**To do:**
How many of the lines below contain the string "Entry", with case counting? Give only the number.

**Given information:**
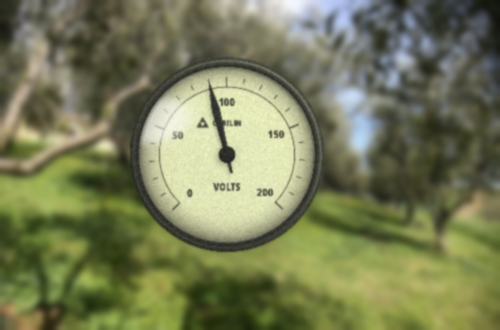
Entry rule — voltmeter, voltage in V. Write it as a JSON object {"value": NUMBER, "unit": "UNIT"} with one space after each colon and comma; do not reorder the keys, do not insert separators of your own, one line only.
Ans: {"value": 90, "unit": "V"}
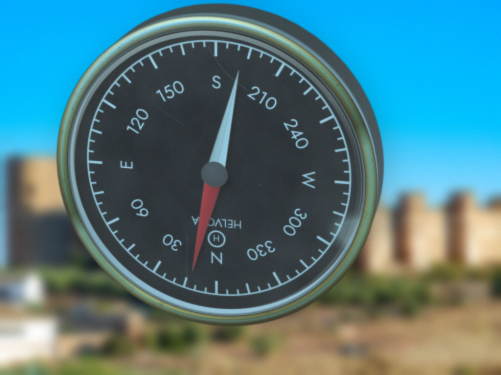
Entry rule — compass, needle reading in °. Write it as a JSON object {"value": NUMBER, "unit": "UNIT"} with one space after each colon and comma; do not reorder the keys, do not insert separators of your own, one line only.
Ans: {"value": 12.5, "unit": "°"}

---

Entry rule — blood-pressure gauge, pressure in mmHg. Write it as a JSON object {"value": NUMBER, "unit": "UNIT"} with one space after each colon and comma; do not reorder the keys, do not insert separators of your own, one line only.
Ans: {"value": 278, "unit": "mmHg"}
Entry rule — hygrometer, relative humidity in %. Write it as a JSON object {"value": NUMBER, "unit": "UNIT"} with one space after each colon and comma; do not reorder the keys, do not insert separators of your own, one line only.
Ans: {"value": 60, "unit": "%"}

**Task response:**
4